De fato, isto é aplicado também à culpa pessoal. Frequentemente, uma mãe tentará expiar um aborto ou a morte de um filho consecutiva em uma doença, renunciando, por exemplo, ao relacionamento com o pai da criança ou renunciando a todo relacionamento futuro. A expiação por uma culpa pessoal transcorre, frequentemente, a nível inconsciente, contrária à negação ou à justificação pela boa consciência.
Também, pode aparecer na mãe, além da necessidade de expiar, o desejo de seguir à criança morta, da mesma forma que a criança quer seguir sua mãe morta. Porém, uma criança morta, inclusive por culpa da mãe, pode dizer-lhe “Melhor eu do que você”. Agora, se a mãe expiar com a doença e a morte, a morte do filho por amor a ela será em vão.
A solução, então, na culpa pessoal, é substituída pela expiação por um atuar reconciliador.
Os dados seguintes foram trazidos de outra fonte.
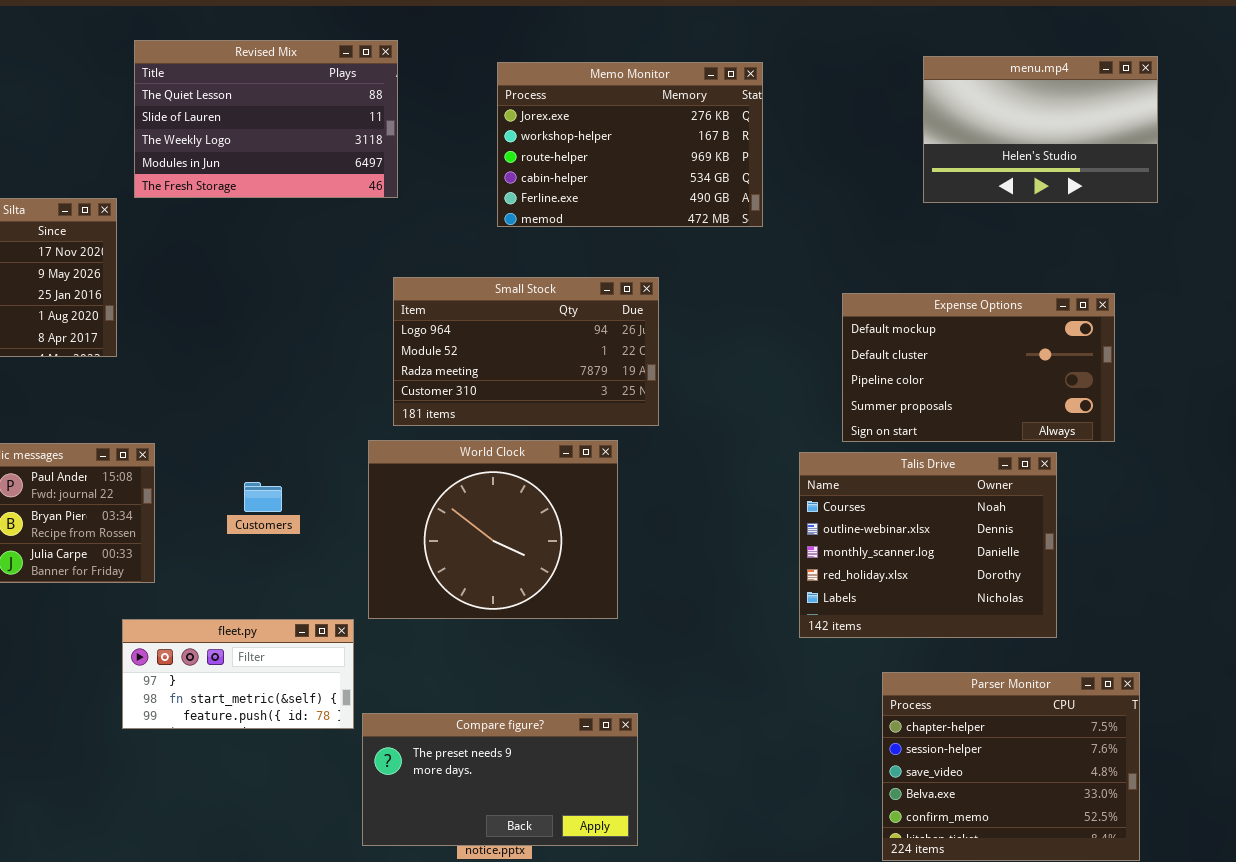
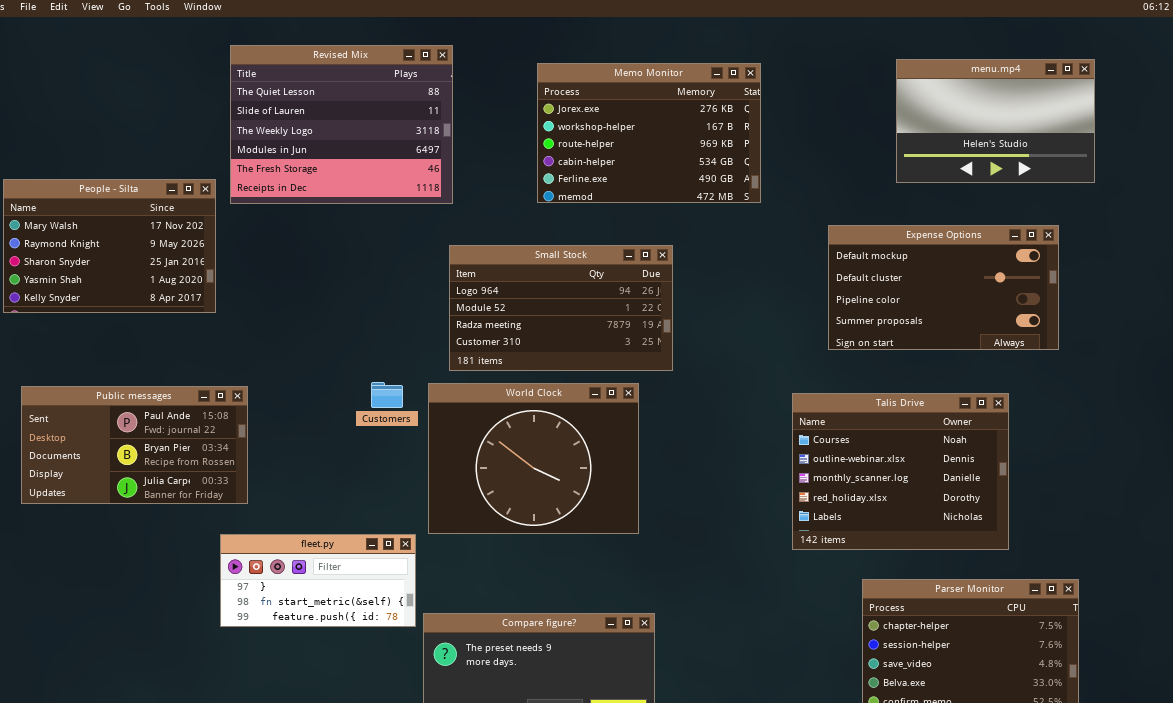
Revised Mix: [134,40,398,198] -> [230,45,453,204], resized
Expense Options: [842,293,1115,442] -> [828,225,1059,350], moved
Customers: [244,482,282,512] -> [371,382,403,408], moved

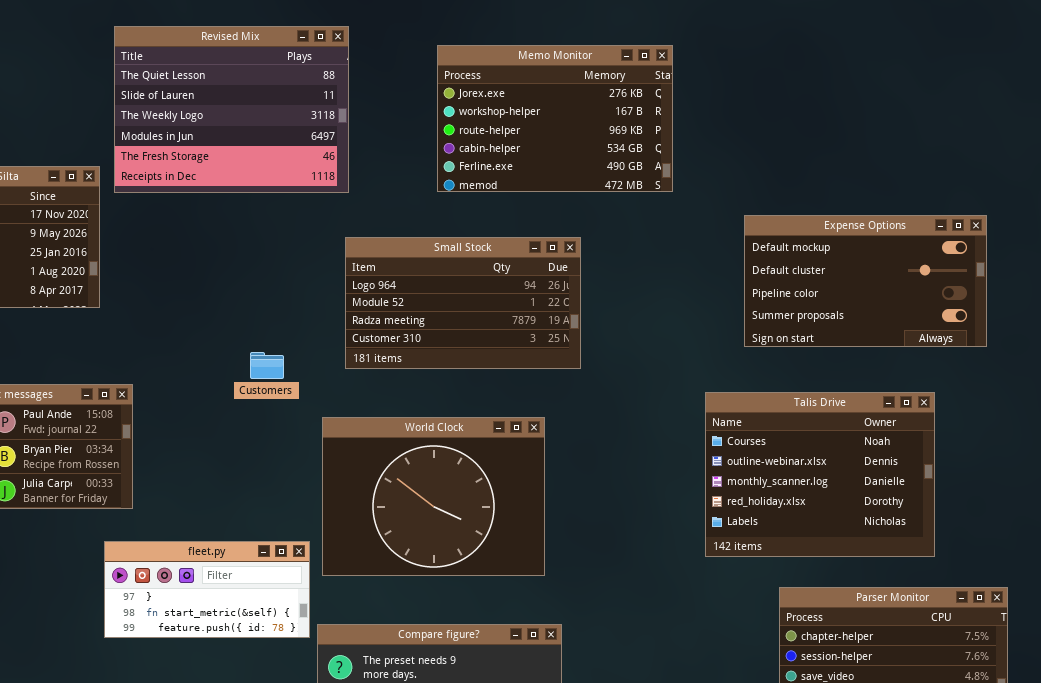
menu.mp4: [896,59,1095,183] -> none, closed
Customers: [371,382,403,408] -> [250,352,284,379], moved
World Clock: [428,383,639,534] -> [322,417,545,576], moved

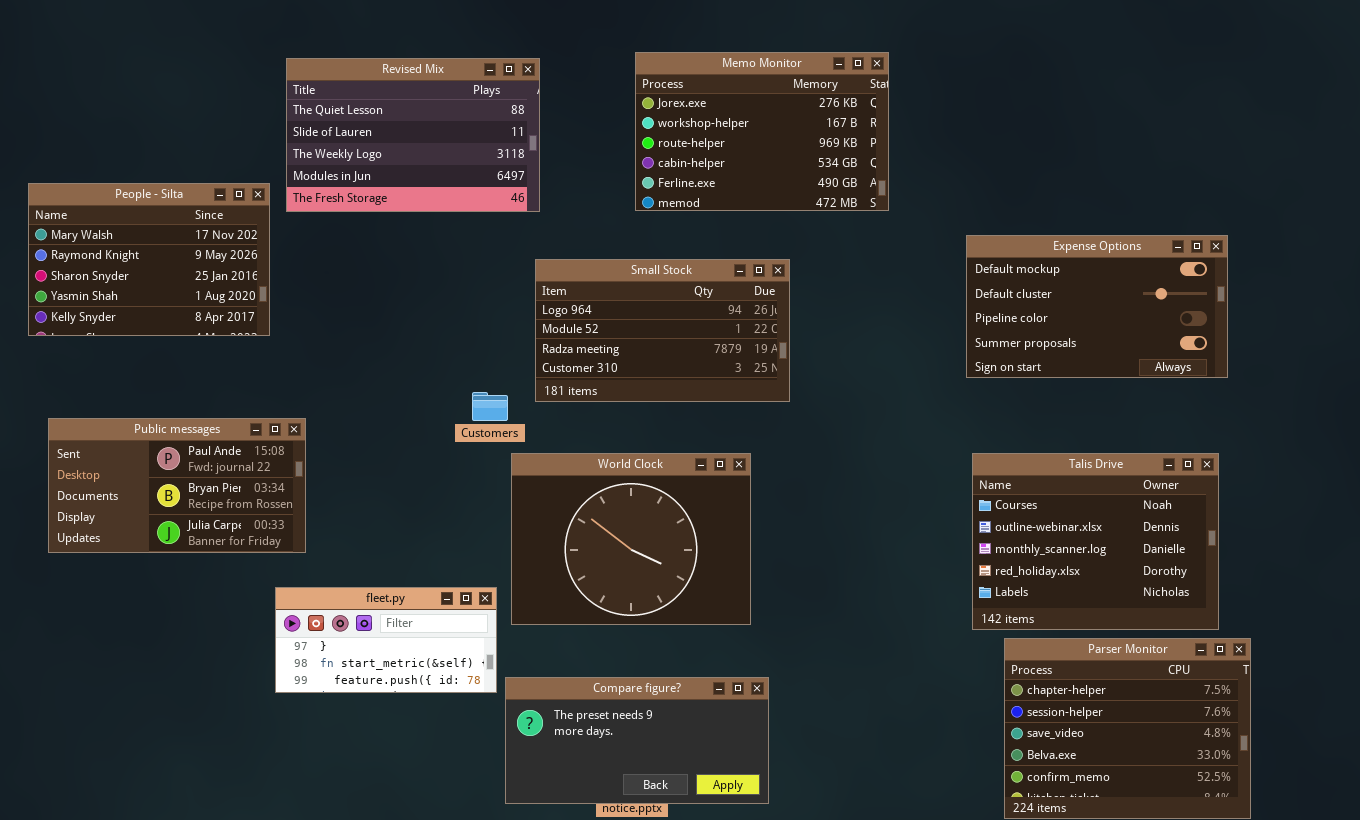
Revised Mix: [114,26,349,193] -> [286,58,540,212], resized
Customers: [250,352,284,379] -> [472,392,508,421], moved
Talis Drive: [705,392,935,557] -> [972,453,1219,630], moved

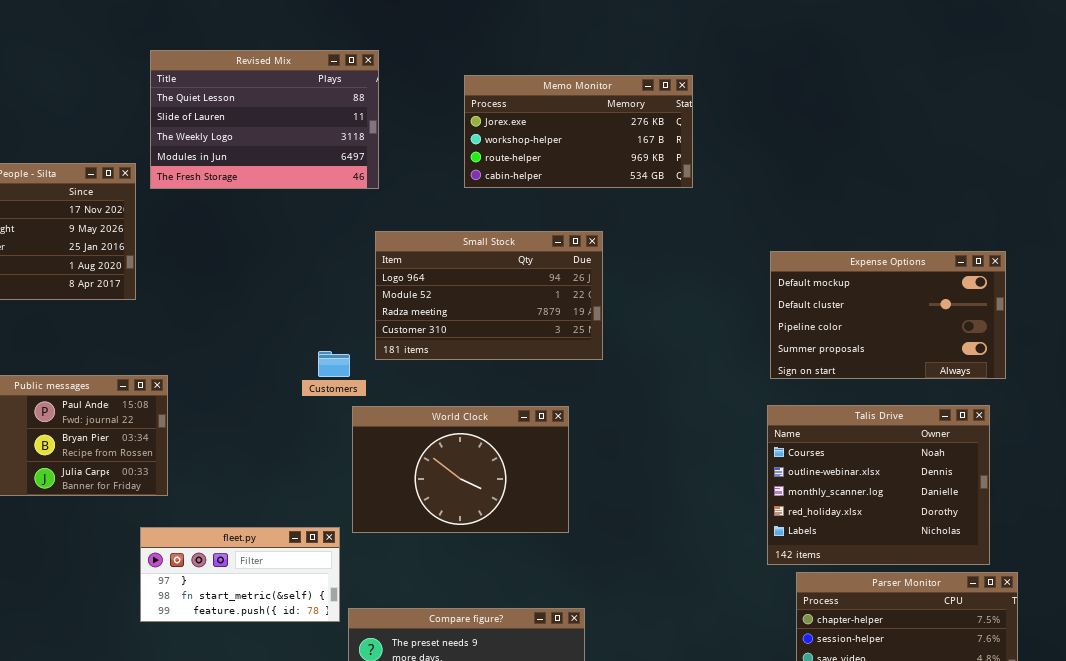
Memo Monitor: [635,52,889,211] -> [464,75,693,188], resized
Expense Options: [966,235,1228,378] -> [770,251,1006,379], moved
World Clock: [511,453,751,625] -> [352,406,569,533], resized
Isto acontece quando olho nos olhos para a pessoa a quem prejudiquei por injustiça, a quem exigi ou causei algo terrível - como uma mãe pode fazê-lo com o filho abortado, ou negado, ou abandonado - e digo-lhe: “Desculpe” e “Dou-lhe agora um lugar no meu coração” e “O farei melhor, o melhor que puder” e “Você participa das coisas boas que realizo, relembrando-te e tendo-te no meu olhar”.
Então, a culpa não terá sido inútil, e o bem que a mãe – ou quem seja – realiza em lembrança da criança e olhando-lhe, acontecerá com a criança e graças a ela. Ela participa e permanece vinculada a sua mãe e as suas ações durante um tempo mais.
Mais uma coisa percebe-se referente à culpa. Ela acaba, e tem direito a acabar. É passageira, como tudo o que existe na terra, e depois de um tempo termina.